**Written task**
Render the text of these items as a numbered list, one line per entry, and leave out any blank lines.

**Records to process**
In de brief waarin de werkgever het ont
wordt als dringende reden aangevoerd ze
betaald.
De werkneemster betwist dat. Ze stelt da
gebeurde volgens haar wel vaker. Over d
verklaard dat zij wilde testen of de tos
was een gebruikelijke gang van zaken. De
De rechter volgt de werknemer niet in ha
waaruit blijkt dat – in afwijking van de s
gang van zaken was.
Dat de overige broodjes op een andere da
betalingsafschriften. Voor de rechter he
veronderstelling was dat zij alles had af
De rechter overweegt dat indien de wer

**Output of the exercise**
1. In de brief waarin de werkgever het ont
2. wordt als dringende reden aangevoerd ze
3. betaald.
4. De werkneemster betwist dat. Ze stelt da
5. gebeurde volgens haar wel vaker. Over d
6. verklaard dat zij wilde testen of de tos
7. was een gebruikelijke gang van zaken. De
8. De rechter volgt de werknemer niet in ha
9. waaruit blijkt dat – in afwijking van de s
10. gang van zaken was.
11. Dat de overige broodjes op een andere da
12. betalingsafschriften. Voor de rechter he
13. veronderstelling was dat zij alles had af
14. De rechter overweegt dat indien de wer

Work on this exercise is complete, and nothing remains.